Have you ever thought about a good metaphor for software?
Up until today on some occasions I have explored the metaphor that software is a building, where architects build from standard components and when a new requirement to “the building” comes, we can alter parts of the building. This metaphor has never been compelling to me, so luckily, on a trip from “Toyota Commemorative Museum of Industry and Technology” to the Toyota Motomachi plant in Japan I found another: Software is a factory.
I needed to know more clearly, what software development is really trying to build, so what does it require to build a successful factory? Well Toyota certainly can provide a good deal of inspiration with their factories where the Toyota Production System takes place.
Generally speaking a factory supports processes which consists of input, an operation and output. One overall process of a car factory is input (parts for a car) and the operation of assembling the car which gives an output of a car. This process of course can be divided in subprocesses, also with input, an operation and output.
If software is a factory, it takes information as input, performs an operation producing information as output.
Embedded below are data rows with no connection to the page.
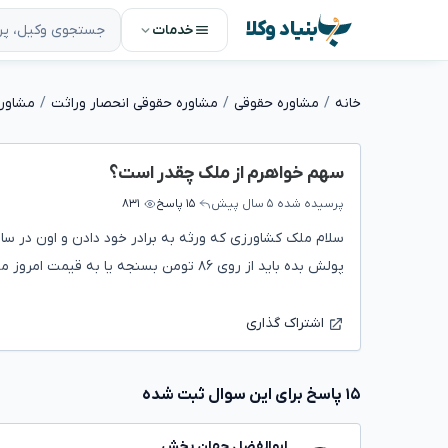
بنیاد وکلا
خدمات
خانه
مشاوره حقوقی
مشاوره حقوقی انحصار وراثت
مشاوره
سهم خواهرم از ملک چقدر است؟
پرسیده شده
۵ سال پیش
۱۵ پاسخ
۸۳۱
پولش بده باید از روی ۸۶ تومن بسنجه یا به قیمت امروز ملک؟
اشتراک گذاری
۱۵ پاسخ برای این سوال ثبت شده
ابوالفضل جهان بخش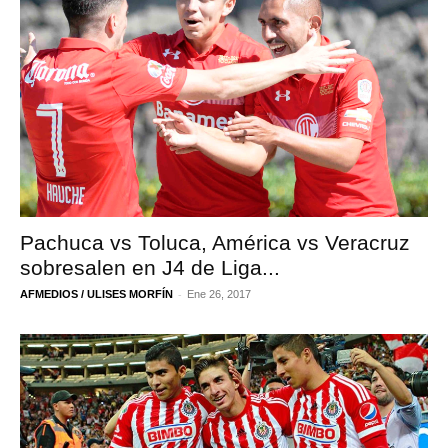
Pachuca vs Toluca, América vs Veracruz
sobresalen en J4 de Liga...
-
AFMEDIOS / ULISES MORFÍN
Ene 26, 2017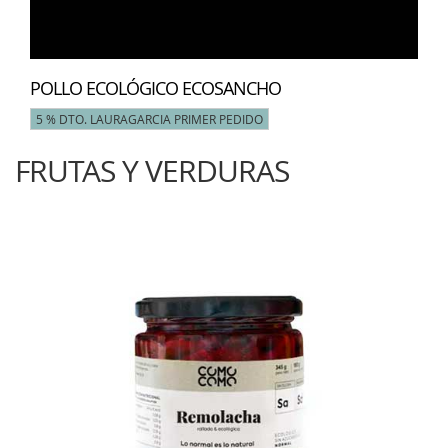
POLLO ECOLÓGICO ECOSANCHO
5 % DTO. LAURAGARCIA PRIMER PEDIDO
FRUTAS Y VERDURAS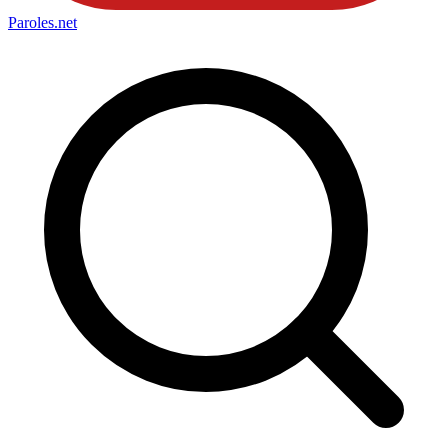
Paroles
.net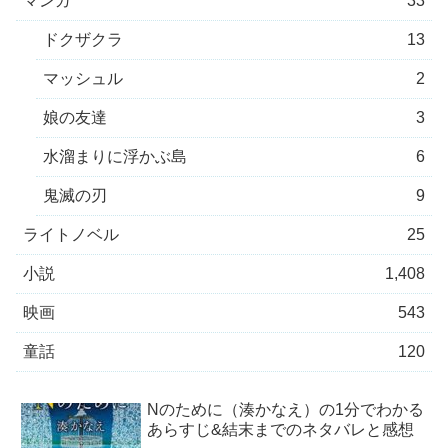
マンガ
33
ドクザクラ
13
マッシュル
2
娘の友達
3
水溜まりに浮かぶ島
6
鬼滅の刃
9
ライトノベル
25
小説
1,408
映画
543
童話
120
Nのために（湊かなえ）の1分でわかる
あらすじ&結末までのネタバレと感想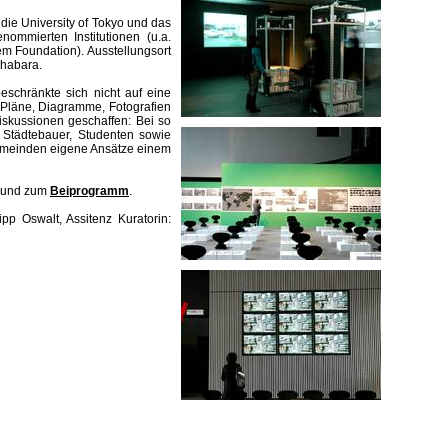
die University of Tokyo und das
nommierten Institutionen (u.a.
 Foundation). Ausstellungsort
ihabara.
eschränkte sich nicht auf eine
 Pläne, Diagramme, Fotografien
iskussionen geschaffen: Bei so
d Städtebauer, Studenten sowie
emeinden eigene Ansätze einem
g und zum
Beiprogramm
.
pp Oswalt, Assitenz Kuratorin: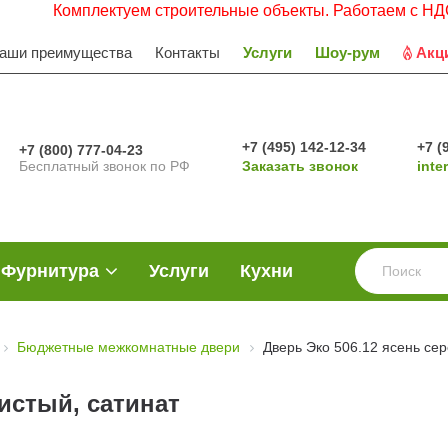
мплектуем строительные объекты. Работаем с НДС. Заявки 
аши преимущества
Контакты
Услуги
Шоу-рум
Акц
+7 (495) 142-12-34
+7 (
+7 (800) 777-04-23
Бесплатный звонок по РФ
Заказать звонок
inte
Фурнитура
Услуги
Кухни
Бюджетные межкомнатные двери
Дверь Эко 506.12 ясень се
истый, сатинат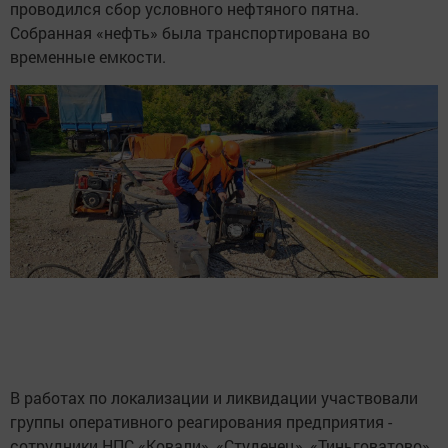
проводился сбор условного нефтяного пятна.
Собранная «нефть» была транспортирована во
временные емкости.
В работах по локализации и ликвидации участвовали
группы оперативного реагирования предприятия -
сотрудники НПС «Ковали», «Студенец», «Тиньговатово»,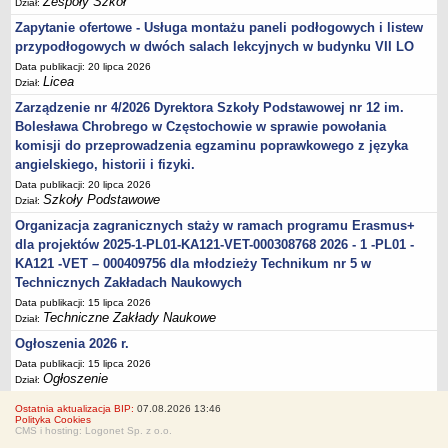
Zespoły Szkół
Dział:
Zapytanie ofertowe - Usługa montażu paneli podłogowych i listew
przypodłogowych w dwóch salach lekcyjnych w budynku VII LO
Data publikacji: 20 lipca 2026
Licea
Dział:
Zarządzenie nr 4/2026 Dyrektora Szkoły Podstawowej nr 12 im.
Bolesława Chrobrego w Częstochowie w sprawie powołania
komisji do przeprowadzenia egzaminu poprawkowego z języka
angielskiego, historii i fizyki.
Data publikacji: 20 lipca 2026
Szkoły Podstawowe
Dział:
Organizacja zagranicznych staży w ramach programu Erasmus+
dla projektów 2025-1-PL01-KA121-VET-000308768 2026 - 1 -PL01 -
KA121 -VET – 000409756 dla młodzieży Technikum nr 5 w
Technicznych Zakładach Naukowych
Data publikacji: 15 lipca 2026
Techniczne Zakłady Naukowe
Dział:
Ogłoszenia 2026 r.
Data publikacji: 15 lipca 2026
Ogłoszenie
Dział:
Ostatnia aktualizacja BIP:
07.08.2026 13:46
Polityka Cookies
CMS i hosting: Logonet Sp. z o.o.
An important attribute of a Toyota factory is that it can support
Jidoka: to detect an abnormality instantly, stop, fix and correct the immediate condition and install a countermeasure. This is how quality is built into what ever the factory is producing. Detecting an abnormality instantly in a software factory, is not the same as logging an exception, and waiting for someone to look at the log...
In this view we as software developers, in a broad sense, are factory builders. We supply our customer with an information factory that can process information. So what implications does this have?
What for example is software architecture? It is an act of planning factories - not a trivial task I believe.
I want to explore this metaphor and find out more about which methods are used to build factories, because I believe we can use this experience in software development.